You can upload a profile pic if you go to your "User CP".

There is the link "Edit Profile Pic" or "Edit Avatar". Follow the constructions there.


----------



## I_Love_Buffy (Apr 21, 2010)

LOL thats good =)i was shy to post too but like who cares now, we are all the same, makeup junkies LOL


----------



## QueenBam (Apr 21, 2010)

Welcome! It took me 2 yrs to post anything because i didn't feel i had anything fancy to say haha!
and like she said ^^^ we're all makeup junkies ANYWAY!!


----------



## YuzuBunny (Apr 21, 2010)

welcome! it's ok just to look! i've been a member for 3 years and i never think i have anything to post. but people are really nice here so if you do have something to say, give it a go


----------



## n_c (Apr 21, 2010)




----------



## vc1079 (Apr 21, 2010)

Quote:

   Originally Posted by *QueenBam* 

 
_Welcome! It took me 2 yrs to post anything because i didn't feel i had anything fancy to say haha!
and like she said ^^^ we're all makeup junkies ANYWAY!!_

 

Aw your just like me!

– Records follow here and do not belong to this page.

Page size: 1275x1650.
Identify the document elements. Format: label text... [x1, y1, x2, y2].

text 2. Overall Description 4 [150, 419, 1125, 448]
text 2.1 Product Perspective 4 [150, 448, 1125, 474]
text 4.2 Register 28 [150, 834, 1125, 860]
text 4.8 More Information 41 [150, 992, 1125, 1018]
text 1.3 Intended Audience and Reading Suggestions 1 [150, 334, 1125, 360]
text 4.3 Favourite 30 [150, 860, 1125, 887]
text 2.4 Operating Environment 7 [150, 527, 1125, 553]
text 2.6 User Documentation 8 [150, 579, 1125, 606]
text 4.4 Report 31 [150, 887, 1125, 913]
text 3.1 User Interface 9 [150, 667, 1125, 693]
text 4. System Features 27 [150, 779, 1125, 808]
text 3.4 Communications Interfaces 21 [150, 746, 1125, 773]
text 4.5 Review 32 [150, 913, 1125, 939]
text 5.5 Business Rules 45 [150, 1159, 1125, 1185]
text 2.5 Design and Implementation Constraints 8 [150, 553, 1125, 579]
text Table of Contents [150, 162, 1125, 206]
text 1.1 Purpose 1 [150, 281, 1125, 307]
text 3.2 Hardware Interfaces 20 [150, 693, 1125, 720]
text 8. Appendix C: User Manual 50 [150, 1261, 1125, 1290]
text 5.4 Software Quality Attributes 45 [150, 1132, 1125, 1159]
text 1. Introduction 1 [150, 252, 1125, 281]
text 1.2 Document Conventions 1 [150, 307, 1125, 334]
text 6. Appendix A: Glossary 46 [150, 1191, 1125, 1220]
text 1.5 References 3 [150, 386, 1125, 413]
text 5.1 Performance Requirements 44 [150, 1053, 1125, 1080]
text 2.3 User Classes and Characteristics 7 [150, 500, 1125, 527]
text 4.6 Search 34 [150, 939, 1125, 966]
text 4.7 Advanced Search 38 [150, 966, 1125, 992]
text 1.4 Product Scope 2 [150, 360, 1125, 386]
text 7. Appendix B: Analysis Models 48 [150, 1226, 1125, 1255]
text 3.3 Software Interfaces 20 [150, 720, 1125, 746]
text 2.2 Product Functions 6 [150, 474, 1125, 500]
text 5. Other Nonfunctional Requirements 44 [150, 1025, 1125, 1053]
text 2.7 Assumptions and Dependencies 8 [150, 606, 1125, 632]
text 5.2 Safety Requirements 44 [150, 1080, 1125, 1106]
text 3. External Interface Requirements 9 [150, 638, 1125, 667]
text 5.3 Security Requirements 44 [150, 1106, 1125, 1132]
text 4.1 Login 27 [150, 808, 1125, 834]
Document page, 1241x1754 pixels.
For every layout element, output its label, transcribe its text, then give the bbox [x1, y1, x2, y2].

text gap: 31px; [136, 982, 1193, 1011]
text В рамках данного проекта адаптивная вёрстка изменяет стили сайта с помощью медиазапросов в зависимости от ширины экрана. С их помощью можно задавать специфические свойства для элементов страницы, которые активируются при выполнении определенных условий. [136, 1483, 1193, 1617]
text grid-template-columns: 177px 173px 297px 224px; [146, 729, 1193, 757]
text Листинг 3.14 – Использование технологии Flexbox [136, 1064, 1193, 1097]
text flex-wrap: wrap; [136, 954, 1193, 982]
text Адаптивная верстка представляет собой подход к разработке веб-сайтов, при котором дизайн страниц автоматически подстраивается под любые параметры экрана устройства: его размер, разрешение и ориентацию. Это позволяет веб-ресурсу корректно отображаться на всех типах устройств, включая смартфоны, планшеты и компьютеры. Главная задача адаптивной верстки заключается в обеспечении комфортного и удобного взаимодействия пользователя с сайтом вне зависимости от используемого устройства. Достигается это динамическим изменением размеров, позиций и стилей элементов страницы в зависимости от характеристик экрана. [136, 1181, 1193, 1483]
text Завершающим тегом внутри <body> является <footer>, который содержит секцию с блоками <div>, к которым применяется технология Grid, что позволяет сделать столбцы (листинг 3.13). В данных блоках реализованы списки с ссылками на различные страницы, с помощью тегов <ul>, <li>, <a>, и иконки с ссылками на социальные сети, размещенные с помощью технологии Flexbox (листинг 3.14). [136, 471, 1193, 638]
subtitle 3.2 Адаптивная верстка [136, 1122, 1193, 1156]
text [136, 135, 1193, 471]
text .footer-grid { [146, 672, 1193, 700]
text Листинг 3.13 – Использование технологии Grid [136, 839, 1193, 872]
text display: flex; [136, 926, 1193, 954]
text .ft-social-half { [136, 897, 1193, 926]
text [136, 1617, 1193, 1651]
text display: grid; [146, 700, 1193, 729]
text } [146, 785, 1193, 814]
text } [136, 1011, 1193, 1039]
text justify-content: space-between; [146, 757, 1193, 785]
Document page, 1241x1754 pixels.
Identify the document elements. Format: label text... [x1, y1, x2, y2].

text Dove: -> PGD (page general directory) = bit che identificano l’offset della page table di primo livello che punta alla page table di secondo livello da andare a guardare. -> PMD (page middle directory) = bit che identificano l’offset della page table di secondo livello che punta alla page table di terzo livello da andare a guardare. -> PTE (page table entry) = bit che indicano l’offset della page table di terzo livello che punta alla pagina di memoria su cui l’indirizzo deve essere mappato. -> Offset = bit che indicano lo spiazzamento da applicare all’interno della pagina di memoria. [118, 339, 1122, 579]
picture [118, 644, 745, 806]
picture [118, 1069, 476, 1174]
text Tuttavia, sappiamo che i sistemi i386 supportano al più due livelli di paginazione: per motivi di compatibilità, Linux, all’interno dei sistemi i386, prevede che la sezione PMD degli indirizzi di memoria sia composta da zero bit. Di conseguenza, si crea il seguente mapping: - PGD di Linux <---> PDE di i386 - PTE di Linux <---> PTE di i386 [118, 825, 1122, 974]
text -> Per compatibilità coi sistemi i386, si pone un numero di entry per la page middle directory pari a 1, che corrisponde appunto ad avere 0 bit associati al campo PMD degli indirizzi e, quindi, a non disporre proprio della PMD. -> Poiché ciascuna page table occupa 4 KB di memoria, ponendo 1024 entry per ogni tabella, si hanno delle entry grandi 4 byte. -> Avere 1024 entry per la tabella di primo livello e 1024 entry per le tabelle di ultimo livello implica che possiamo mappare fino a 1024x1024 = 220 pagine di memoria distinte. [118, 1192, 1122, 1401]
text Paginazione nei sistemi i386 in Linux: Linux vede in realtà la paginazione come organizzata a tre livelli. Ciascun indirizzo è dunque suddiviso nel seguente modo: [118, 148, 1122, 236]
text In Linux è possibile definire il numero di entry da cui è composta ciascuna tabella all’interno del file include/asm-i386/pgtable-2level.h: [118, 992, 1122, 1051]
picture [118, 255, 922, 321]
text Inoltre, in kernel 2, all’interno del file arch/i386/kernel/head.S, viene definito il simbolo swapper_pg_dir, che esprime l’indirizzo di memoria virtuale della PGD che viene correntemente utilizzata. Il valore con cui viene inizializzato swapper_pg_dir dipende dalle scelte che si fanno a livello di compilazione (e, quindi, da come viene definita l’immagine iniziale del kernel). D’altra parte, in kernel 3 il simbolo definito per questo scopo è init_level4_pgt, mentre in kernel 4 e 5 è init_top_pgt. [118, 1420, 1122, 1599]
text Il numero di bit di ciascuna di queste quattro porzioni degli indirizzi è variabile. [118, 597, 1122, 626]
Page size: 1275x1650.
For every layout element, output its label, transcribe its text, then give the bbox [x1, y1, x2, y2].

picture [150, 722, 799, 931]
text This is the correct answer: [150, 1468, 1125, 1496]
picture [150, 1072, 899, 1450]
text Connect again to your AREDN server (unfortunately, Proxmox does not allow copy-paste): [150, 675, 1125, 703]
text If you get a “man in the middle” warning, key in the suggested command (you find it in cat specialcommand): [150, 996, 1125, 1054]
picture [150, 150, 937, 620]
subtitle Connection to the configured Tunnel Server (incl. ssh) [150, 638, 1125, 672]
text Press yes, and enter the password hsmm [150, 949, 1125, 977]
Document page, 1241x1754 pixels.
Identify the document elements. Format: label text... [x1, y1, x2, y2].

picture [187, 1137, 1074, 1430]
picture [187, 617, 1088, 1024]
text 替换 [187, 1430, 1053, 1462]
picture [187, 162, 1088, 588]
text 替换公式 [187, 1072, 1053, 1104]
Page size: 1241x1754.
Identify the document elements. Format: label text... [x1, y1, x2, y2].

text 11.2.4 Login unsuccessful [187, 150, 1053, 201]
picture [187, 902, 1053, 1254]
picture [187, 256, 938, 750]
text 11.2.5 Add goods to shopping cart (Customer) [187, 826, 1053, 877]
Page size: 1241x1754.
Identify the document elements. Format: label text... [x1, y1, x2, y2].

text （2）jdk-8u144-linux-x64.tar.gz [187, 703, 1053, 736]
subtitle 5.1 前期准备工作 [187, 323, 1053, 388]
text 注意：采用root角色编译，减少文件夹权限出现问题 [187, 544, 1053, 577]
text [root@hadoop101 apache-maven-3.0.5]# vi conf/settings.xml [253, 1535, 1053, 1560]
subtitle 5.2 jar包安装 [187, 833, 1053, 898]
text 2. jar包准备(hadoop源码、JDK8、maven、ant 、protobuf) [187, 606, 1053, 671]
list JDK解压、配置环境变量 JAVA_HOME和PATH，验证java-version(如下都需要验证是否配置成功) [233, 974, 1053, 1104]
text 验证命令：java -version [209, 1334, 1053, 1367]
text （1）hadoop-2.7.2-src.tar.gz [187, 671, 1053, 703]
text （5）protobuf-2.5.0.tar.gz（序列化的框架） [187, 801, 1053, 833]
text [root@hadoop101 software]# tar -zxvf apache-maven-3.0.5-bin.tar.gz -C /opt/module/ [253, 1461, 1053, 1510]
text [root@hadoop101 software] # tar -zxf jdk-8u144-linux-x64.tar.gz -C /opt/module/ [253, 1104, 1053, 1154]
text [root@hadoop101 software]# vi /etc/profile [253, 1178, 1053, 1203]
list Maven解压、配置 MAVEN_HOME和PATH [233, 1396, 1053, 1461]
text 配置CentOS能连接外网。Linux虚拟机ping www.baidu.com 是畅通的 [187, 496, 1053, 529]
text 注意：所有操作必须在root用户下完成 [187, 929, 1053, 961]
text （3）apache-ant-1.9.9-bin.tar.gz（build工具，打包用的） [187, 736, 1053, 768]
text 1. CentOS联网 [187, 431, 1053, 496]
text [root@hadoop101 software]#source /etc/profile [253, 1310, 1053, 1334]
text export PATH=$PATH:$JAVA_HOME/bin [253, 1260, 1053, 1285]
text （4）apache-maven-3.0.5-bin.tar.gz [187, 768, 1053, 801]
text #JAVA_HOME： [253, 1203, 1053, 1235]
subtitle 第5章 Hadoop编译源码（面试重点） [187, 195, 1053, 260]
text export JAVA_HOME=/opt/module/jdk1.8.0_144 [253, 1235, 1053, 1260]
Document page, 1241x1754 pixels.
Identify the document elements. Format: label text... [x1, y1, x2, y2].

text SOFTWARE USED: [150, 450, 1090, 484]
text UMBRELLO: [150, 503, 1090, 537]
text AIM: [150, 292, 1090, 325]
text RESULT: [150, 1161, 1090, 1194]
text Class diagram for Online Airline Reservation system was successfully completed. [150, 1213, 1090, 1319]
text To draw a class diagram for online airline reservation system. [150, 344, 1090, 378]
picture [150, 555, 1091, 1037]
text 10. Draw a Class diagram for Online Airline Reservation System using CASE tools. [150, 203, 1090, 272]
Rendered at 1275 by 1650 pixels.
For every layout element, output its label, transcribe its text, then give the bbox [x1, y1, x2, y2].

LOL i was like " wow these people really know what there talking about... " 
you made me feel much better =)


----------



## vc1079 (Apr 21, 2010)

Aw thanks Yuzubunny! i think we both need to get the courage and be more active on here!


----------



## LMD84 (Apr 24, 2010)

welcome to specktra!


----------



## Cinci (Apr 24, 2010)

Hey!  Welcome to Specktra


----------



## bluedevilkitty (Apr 25, 2010)




----------



## MzzRach (Apr 25, 2010)

Welcome out of lurkdom - I'm glad you are posting.


----------



## marlojean83 (Apr 26, 2010)

Congrats on abandoning lurkdom!  I lurked for a few months, too, before posting.  I don't know why I was so shy - everyone on Specktra is so friendly and we're all addicted to makeup!  Now I'm obsessed with the forum!  Anyways, welcome.  You're in good company.


----------



## Hypathya (May 4, 2010)

Hi Vivian!!! 
	

	
	
		
		

		
		
	


	




Hope to see you around the forums!!


----------



## kpenn (May 6, 2010)

Hi Vivian!  From one Torontonian to another, WELCOME!


----------



## sephoraholic (May 6, 2010)

Hello! I'm from Toronto as well 
	

	
	
		
		

		
		
	


	




. Anyone going to the Mac/Estee Lauder warehouse sale in june by any chance ?


----------



## bumblebees24 (May 7, 2010)

Welcome to Specktra!


----------



## bellaxo812 (May 7, 2010)




----------